**Aim of the exercise:** Decide whether each statement below agrees with the forum thread about loading a billion records. Answer yes or no for each, and quote the deciding words of the thread exactly. (a) The cluster in the first post has three nodes, each with 64GB of memory and a 1TB SSD. (b) After the service is restarted, the log shows that all of the records load. (c) The default high watermark for memory is 60%.

I can store 1 billion records if the cluster is new but can't reload it


#1

I’ve configured a three node cluster with each machine having 64GB memory and a 1TB SSD. I can start the cluster up fresh with my namespace, allocated with 60GB, and I seem to be able to load 1 billion records with no problem (but this may not be true). However if I stop the service and restart it again the log indicates that it loads about half the records and then spends eternity trying to make more room. It never succeeeds.

Has anyone loaded a billion records into an aerospike client and if so, what configuration/machine config did you use.


#2

You’d have to share your config and also clarify if that capacity you described is for the cluster or per-node.

1 billion objects * 64B * replication-factor 2 = 128GB. That wouldn’t fit on a single node, so I believe you’re talking about each node having 64GB of DRAM, 128GB for the cluster.

Assuming an even distribution of the data on the nodes, this is 42.66GB per-node. That is over the 60% high watermark for memory (which is the default value) of (60GB * 0.6=) 36GB. You’ll be kicking into evictions, especially when you take down a node. With your data distributed over two remaining machines you’re using 128GB of 120GB available to the cluster…

Take a look at the capacity planning article in the deployment guide. You want to make sure to have enough capacity to hold all your data on an N-1 cluster without breaching the high-water-memory-pct.

Also see:


#3

Thanks for that information. :grinning:

The following is the current relevant config I’m testing with (using three instances). It specifies twice the available actual memory on any one machine. I’m in the process of causing a failures and restarts to see what happens. Testing takes a long time because of the size of the data.

**Supplied data:**

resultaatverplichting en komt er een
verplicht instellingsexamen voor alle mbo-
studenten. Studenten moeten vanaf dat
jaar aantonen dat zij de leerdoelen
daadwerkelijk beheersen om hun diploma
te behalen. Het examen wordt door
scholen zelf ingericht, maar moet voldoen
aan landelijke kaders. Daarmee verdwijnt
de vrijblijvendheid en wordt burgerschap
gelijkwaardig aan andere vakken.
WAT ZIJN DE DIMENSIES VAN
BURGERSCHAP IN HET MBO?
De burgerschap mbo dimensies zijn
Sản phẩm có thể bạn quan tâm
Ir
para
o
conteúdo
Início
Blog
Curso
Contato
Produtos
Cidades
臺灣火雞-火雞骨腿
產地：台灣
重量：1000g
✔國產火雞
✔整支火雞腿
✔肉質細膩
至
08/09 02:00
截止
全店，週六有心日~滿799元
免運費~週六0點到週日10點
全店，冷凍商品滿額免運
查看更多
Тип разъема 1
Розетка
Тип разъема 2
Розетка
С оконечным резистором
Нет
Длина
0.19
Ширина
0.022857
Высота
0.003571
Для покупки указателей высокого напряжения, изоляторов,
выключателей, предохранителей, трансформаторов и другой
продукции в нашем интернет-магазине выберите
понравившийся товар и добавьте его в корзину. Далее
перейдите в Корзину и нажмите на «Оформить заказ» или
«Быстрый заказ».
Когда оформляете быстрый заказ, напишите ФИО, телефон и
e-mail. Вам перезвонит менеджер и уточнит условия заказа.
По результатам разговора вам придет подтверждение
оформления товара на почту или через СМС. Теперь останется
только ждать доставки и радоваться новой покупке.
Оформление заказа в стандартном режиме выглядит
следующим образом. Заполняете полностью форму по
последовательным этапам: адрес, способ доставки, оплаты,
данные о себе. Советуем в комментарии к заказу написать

* * *

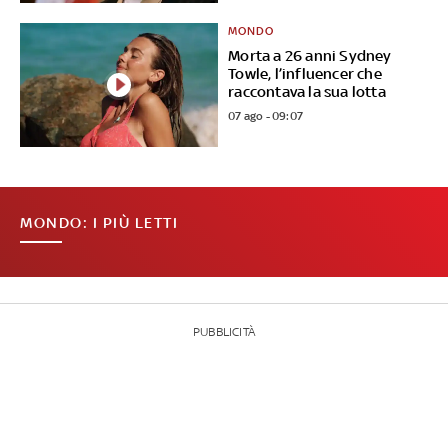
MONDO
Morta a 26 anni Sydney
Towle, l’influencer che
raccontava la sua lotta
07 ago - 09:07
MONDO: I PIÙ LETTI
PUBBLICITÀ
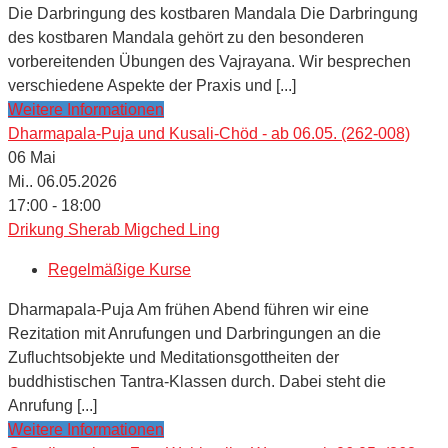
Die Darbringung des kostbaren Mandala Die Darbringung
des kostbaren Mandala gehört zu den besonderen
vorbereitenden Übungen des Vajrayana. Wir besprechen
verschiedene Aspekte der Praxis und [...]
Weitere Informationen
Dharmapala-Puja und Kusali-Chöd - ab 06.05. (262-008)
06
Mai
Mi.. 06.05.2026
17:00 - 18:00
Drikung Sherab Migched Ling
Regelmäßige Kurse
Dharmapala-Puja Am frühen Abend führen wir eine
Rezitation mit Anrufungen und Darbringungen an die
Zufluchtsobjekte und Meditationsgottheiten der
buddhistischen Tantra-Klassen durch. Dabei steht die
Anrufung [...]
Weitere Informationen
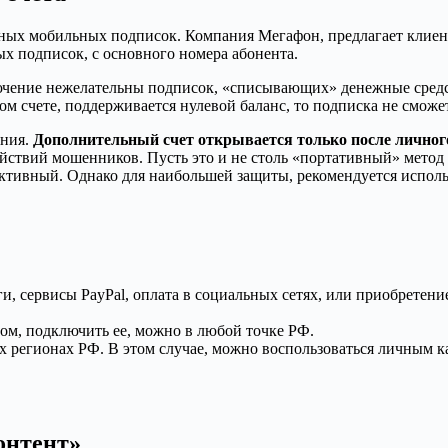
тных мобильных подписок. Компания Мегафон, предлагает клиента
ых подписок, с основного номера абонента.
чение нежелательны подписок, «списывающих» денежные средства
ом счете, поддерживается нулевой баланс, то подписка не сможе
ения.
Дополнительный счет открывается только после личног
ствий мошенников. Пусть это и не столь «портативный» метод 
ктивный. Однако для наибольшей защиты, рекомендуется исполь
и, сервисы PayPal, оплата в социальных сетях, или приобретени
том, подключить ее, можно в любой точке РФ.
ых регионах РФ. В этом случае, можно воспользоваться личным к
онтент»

**Answer space:**
(a) Yes: "I’ve configured a three node cluster with each machine having 64GB memory and a 1TB SSD."
(b) No: "it loads about half the records and then spends eternity trying to make more room."
(c) Yes: "the 60% high watermark for memory (which is the default value)"